The agency has already seen one cut in discretionary funding since the Inflation Reduction Act became law. The Consolidated Appropriations Act, 2023 (P.L. 117-328), the fiscal year 2023 omnibus appropriations measure that Congress approved and President Biden signed during the lame duck legislative session late last year, trimmed $275 million from the IRS’s budget relative to fiscal year 2022 by zeroing out funding for business systems modernization accounts—a change that Republicans demanded in the wake of the Inflation Reduction Act. GOP lawmakers also have vowed to further trim the IRS’s base discretionary appropriation in future budgets if the mandatory Inflation Reduction Act funding remains in force.

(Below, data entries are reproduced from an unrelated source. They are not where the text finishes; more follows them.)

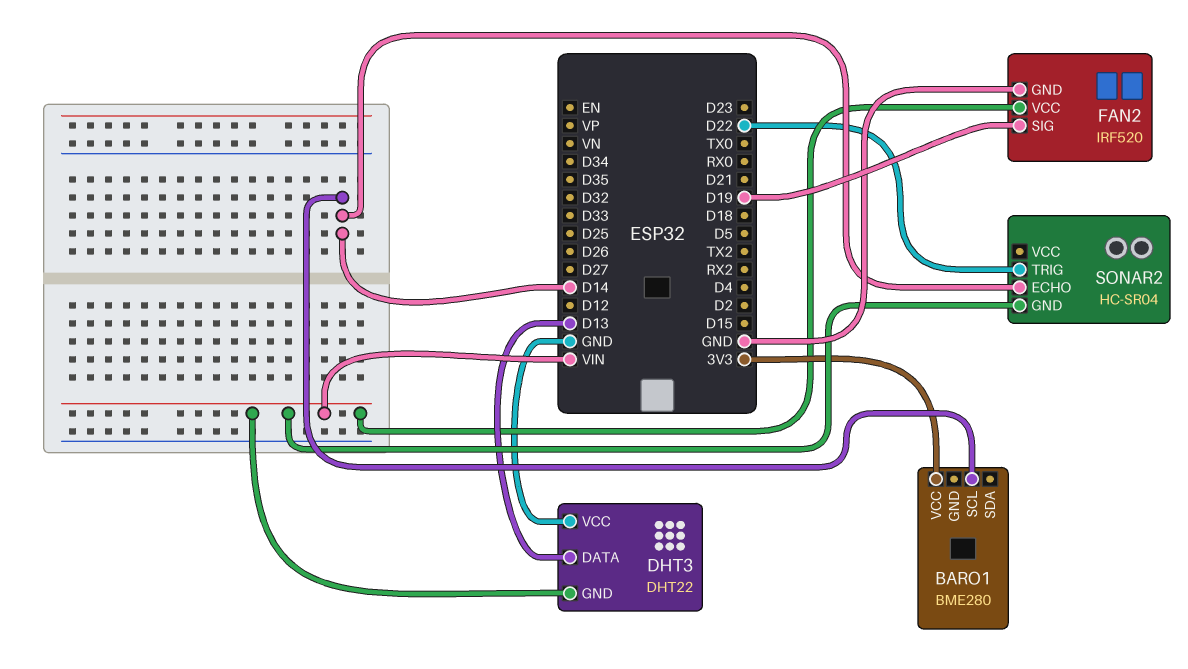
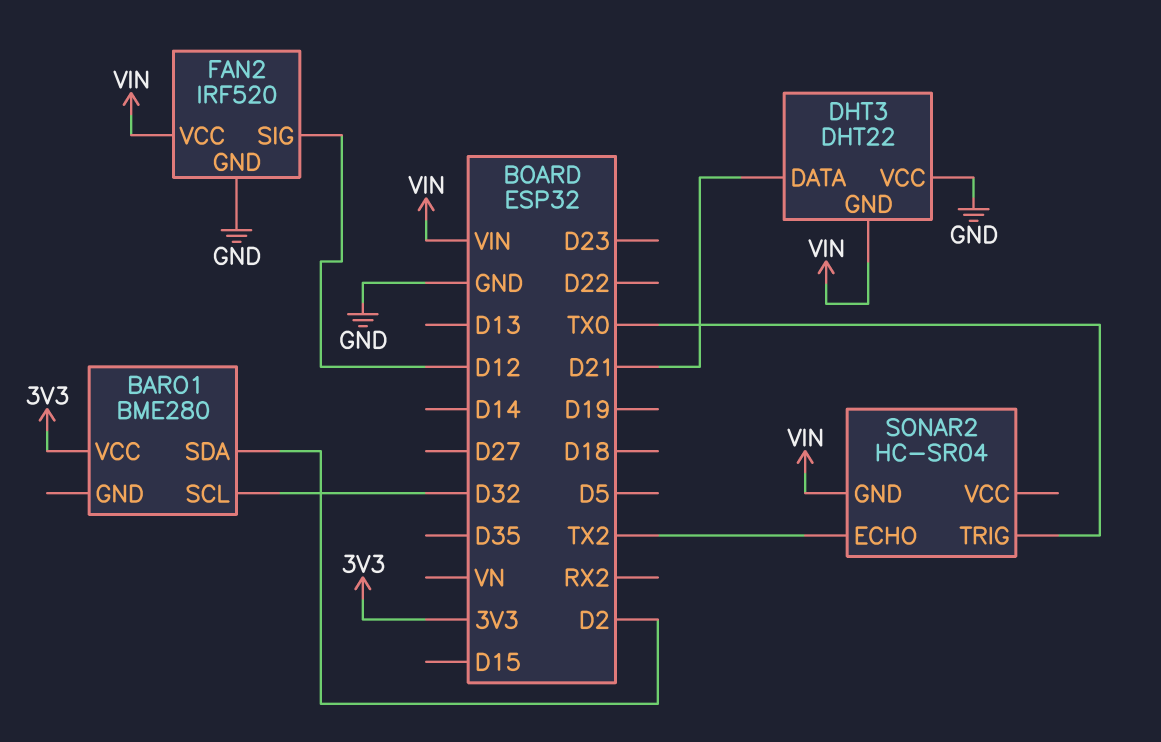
BARO1 pin SCL: D14 -> D32
BARO1 pin SDA: none -> D2
DHT3 pin DATA: D13 -> D21
FAN2 pin SIG: D19 -> D12
SONAR2 pin ECHO: D14 -> TX2
SONAR2 pin TRIG: D22 -> TX0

The Republican-led House approved a bill along strict party lines in January that would rescind some $71 billion of the Inflation Reduction Act funds—specifically, the portions allocated for enforcement activities and operations support—while preserving the remaining $9 billion that is set aside for taxpayer services and business systems modernization. (For prior coverage, see Tax News & Views, Vol. 24, No. 2, Jan. 13, 2023.) House Republican leaders released legislation this week that included a similar proposal as one of several conditions for raising the federal debt ceiling. (See separate coverage in this issue for details on developments around the debt ceiling.)
The White House and Senate Democrats generally regard repeal of the new funding as a nonstarter, however.

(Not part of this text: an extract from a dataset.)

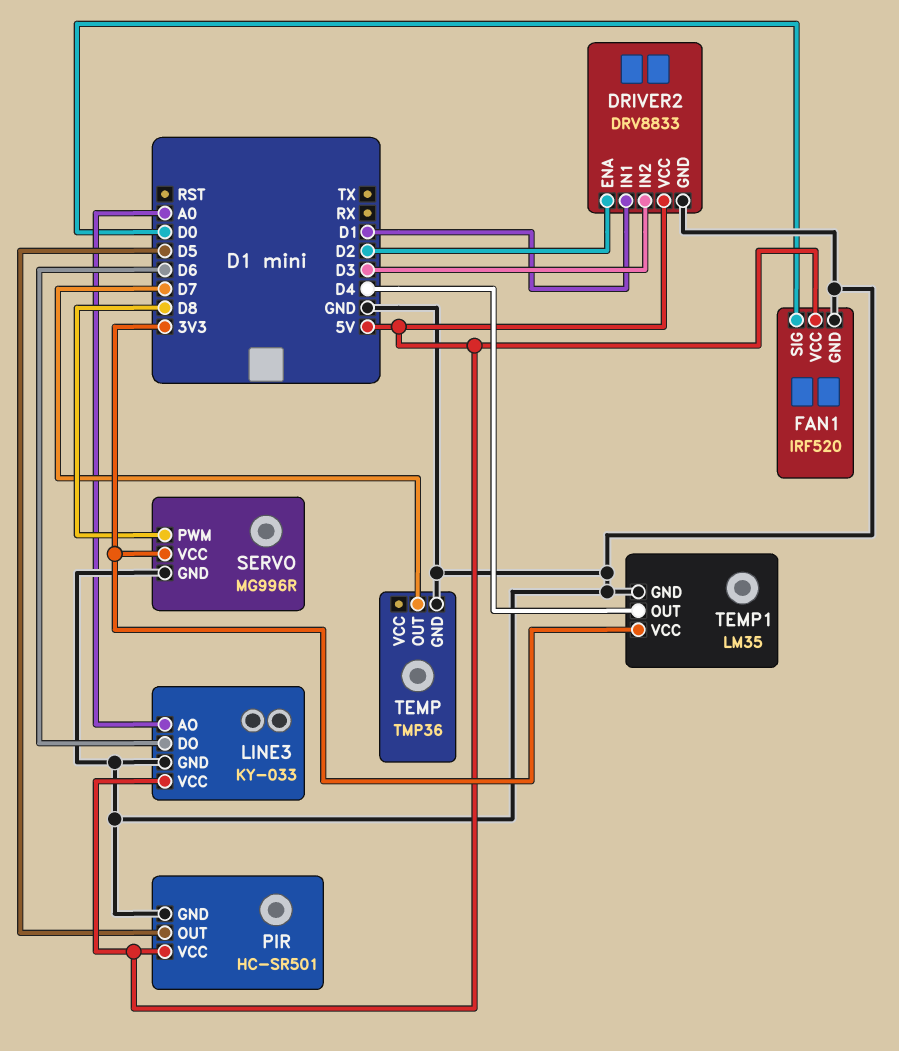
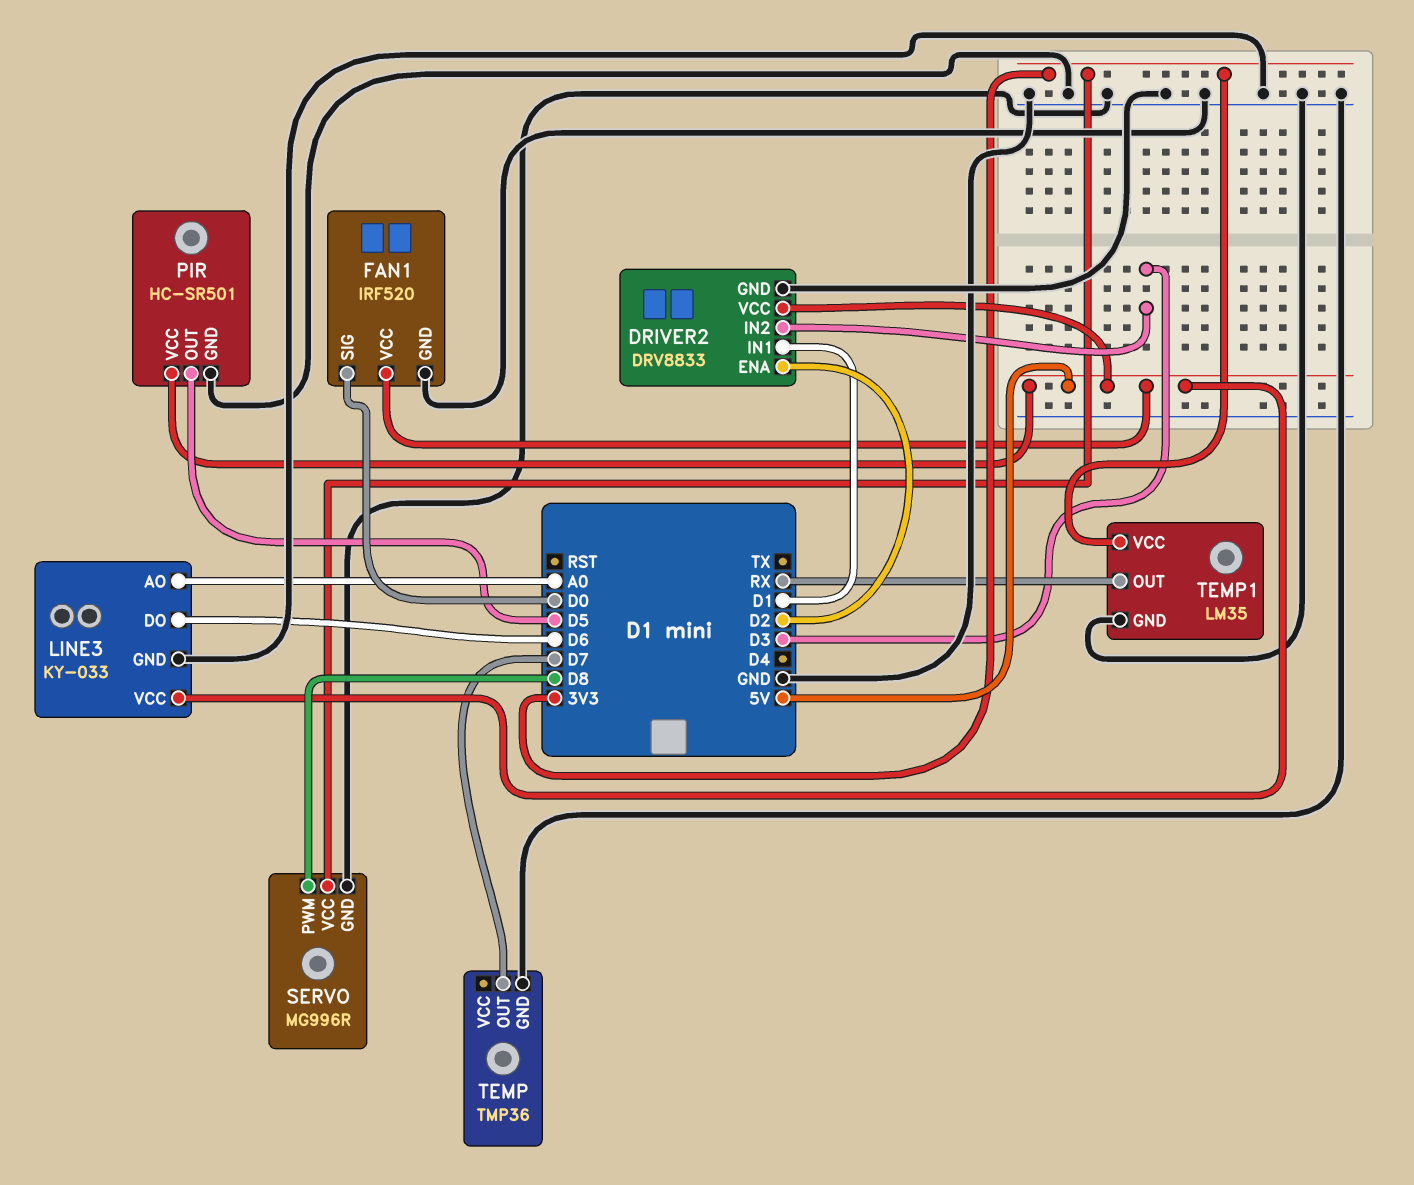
TEMP1 pin OUT: D4 -> RX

President Biden’s fiscal year 2024 budget blueprint, which was released last month, proposes to increase the IRS’s regular operating budget to $14.1 billion for the coming fiscal year (a $1.8 billion increase over its fiscal 2023 level). It also would extend the agency’s mandatory funding stream for two additional years beyond what was enacted in the Inflation Reduction Act, proposing allocations of $14.3 billion in fiscal year 2032 and $14.8 billion in fiscal year 2033. (For details on the administration’s tax-related budget proposals for the coming fiscal year, see Tax News & Views, Vol. 24, No. 9, Mar. 10, 2023.)
Congressional Democrats, Republicans divided
Reactions to the plan on Capitol Hill have, predictably, split along party lines. House Ways and Means Committee ranking member Richard Neal, D-Mass., who chaired the panel when the Inflation Reduction Act moved through Congress, noted in an April 6 news release that the increased funding has already yielded improvements in customer service and will “soon” make the IRS “better equipped to hold tax cheats accountable, recover taxes owed, and reduce the tax gap.”
But current Ways and Means Committee Chairman Jason Smith, R-Mo., who took the gavel when the 118th Congress convened in January, criticized the plan as being short on details.
“If this is a ‘plan,’ why does it omit how many employees the agency seeks to hire over 10 years, fail to identify target audit rates for taxpayers, and lack specific details about how the money will be spent beyond the next two years? . . . This is a punt, not a ‘plan,’ and it raises more questions than answers about how Americans’ tax dollars will be spent to go after working families and small businesses,” Smith said in an April 6 release. (House taxwriters on both sides of the aisle likely will weigh in on the plan during an April 27 Ways and Means Committee hearing with Commissioner Werfel focusing on “accountability and transparency at the Internal Revenue Service.”)
A similar split emerged between Democratic and Republican members of the Senate Finance Committee during that panel’s April 19 hearing with Werfel on the 2023 tax filing season and the administration’s fiscal year 2024 budget request for the IRS. (See separate coverage in this issue for details.)